Como consequência da aventura colonial e da implementação do cristianismo em África, que de certa forma deixa a mulher africana desprovida dos ensinamentos da sua génese, a mulher continua a viver problemas de reestruturação, faltas de respeito, de companheirismo e de harmonia no lar, por não saber o que a tradição africana diz em relação aos cuidados que deve ter numa relação conjugal.
A título de exemplo, apresenta-se o caso de Rami, a protagonista da obra Niketche, que ao descobrir que era traída pelo seu parceiro, busca, inicialmente, a verdade, percorrendo a cidade em busca das amantes do seu cônjuge. A ajuda de uma conselheira matrimonial idónea nos valores culturais africanos foi muito importante para a tomada de decisão de Rami, que fala em nome de uma colectividade feminina principalmente africana, percebe que muitas mulheres são dependentes tanto financeira como psicologicamente, e encontram-se presas aos dogmas culturais ultrapassados nas zonas urbanas e em algumas rurais.
Diante disto, com uma voz que liberta dor, desânimo, angústia, anseios, submissão, machismo e esperança, ela resolve libertar todas as mulheres tornando-as empoderadas. Deste modo, depois de várias colisões, reúne todas as parceiras do seu esposo e torna-as mulheres oficiais como era no tempo dos nossos antepassados. Ensina-as a serem independentes financeiramente e coloca-as como pequenas empresárias para torná-las livres da dependência do marido infiel.

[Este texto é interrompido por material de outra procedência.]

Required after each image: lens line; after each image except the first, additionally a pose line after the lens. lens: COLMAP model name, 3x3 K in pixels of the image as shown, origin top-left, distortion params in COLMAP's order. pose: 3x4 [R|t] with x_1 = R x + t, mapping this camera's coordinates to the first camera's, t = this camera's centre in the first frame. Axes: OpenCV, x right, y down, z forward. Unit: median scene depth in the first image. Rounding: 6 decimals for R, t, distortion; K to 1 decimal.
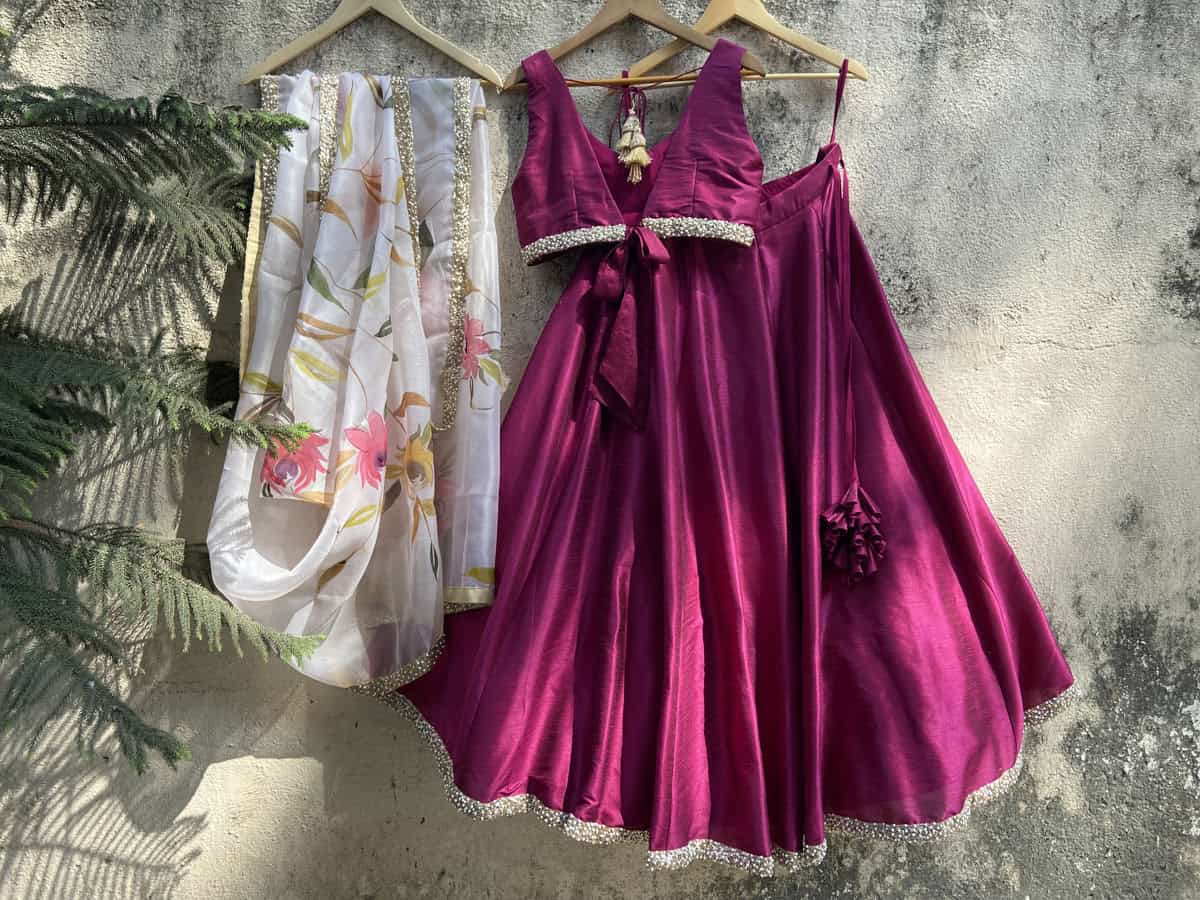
lens RADIAL K [[922.5, 0, 605.2], [0, 922.5, 451.8], [0, 0, 1]] dist [0.133112, -0.175516]
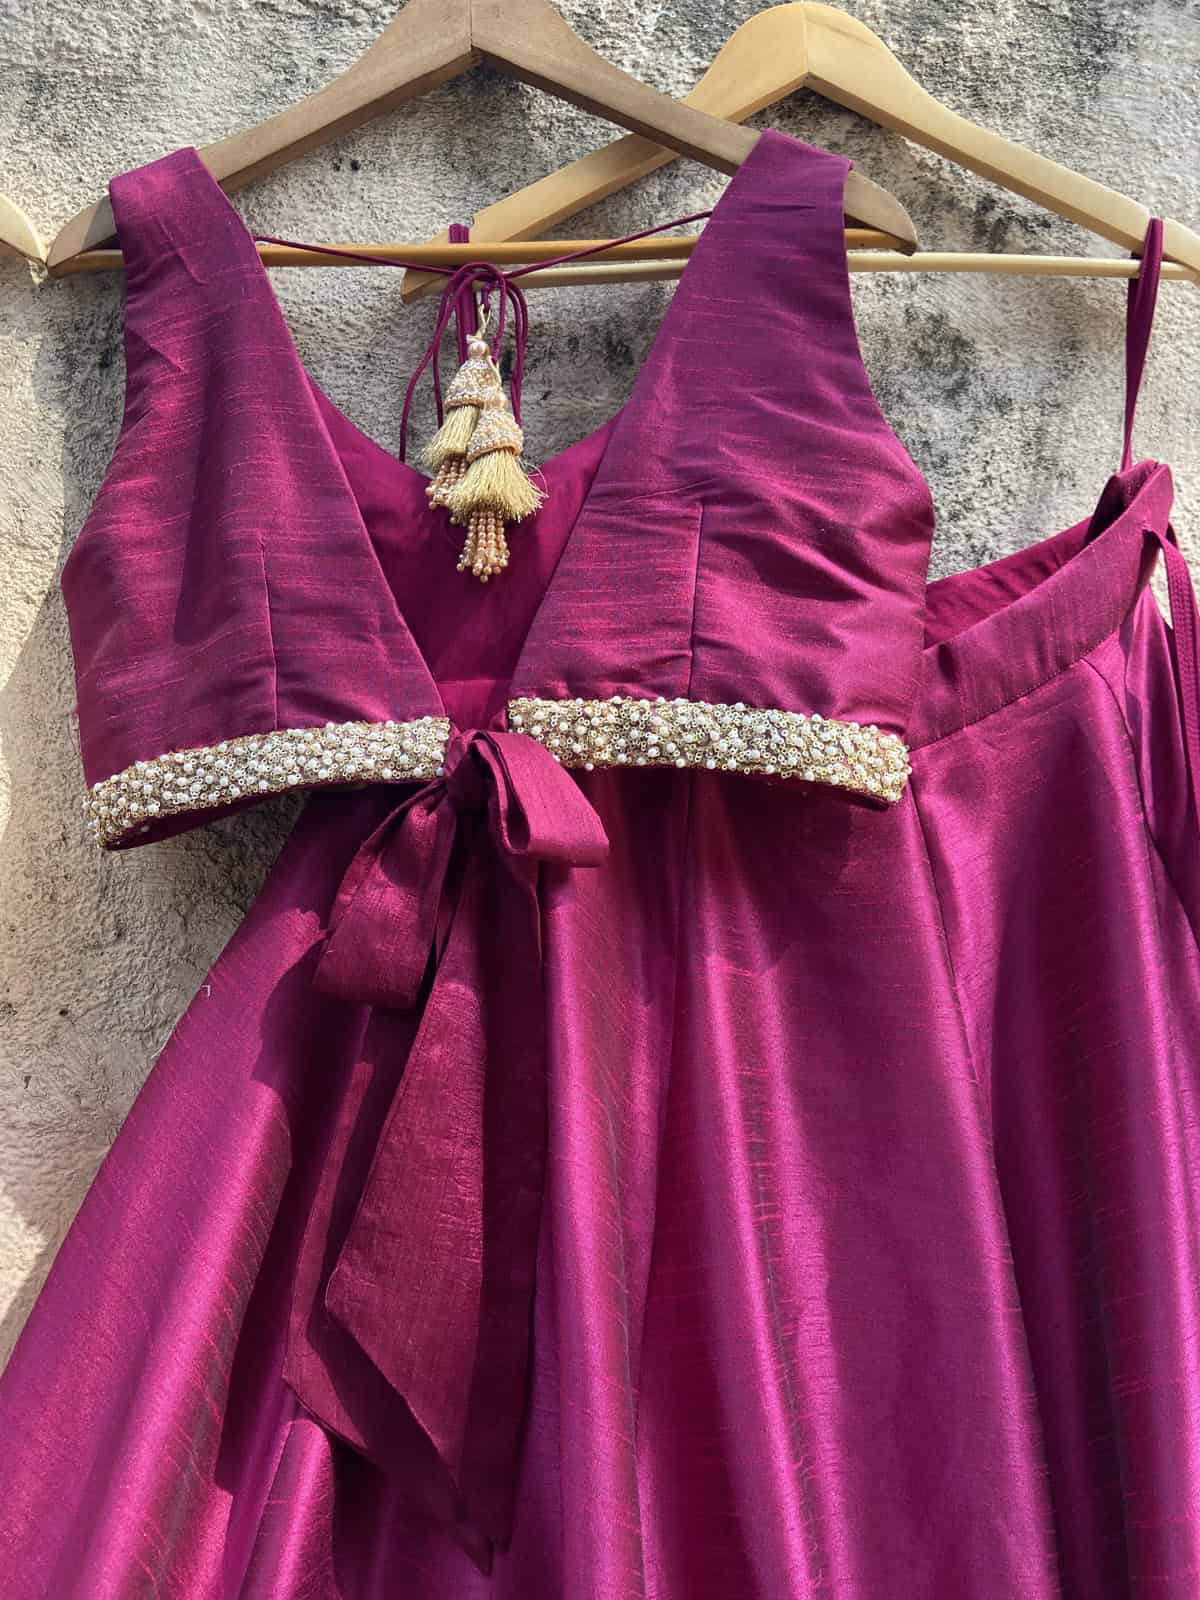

Em suma, urge a necessidade de a mulher africana conhecer o seu verdadeiro papel na sociedade, e para o alcance deste desiderato, cada uma delas empoderadas deve contribuir para o empoderamento das demais que ainda não trilham este caminho. Independentemente da área de actuação, importa mostrar que ser empoderada se começa por criar condições para empreender em pequenos negócios, como, por exemplo, vender bombó com jinguba até chegar aos negócios com maiores investimentos, pois o importante é poder contribuir com dignidade no sustento da família e partilhar com o parceiro as contas do lar.
O ser mulher empoderada não significa ter perucas e vestes caras, porém, poder ajudar com ideias construtivas aquela mulher que precisa sair do sufoco que vive. As mulheres africanas também simbolizam solidariedade, por isso, impõe-se que se exerça continuamente esta virtude cultural que nos identifica como UBUNTU.
*Esta reflexão foi escrita no âmbito do projecto Literatura de Mulheres: Memórias, Periferias e Resistências no Atlântico Luso-Afro-Brasileiro(PTDC/LLT-LES/0858/2021).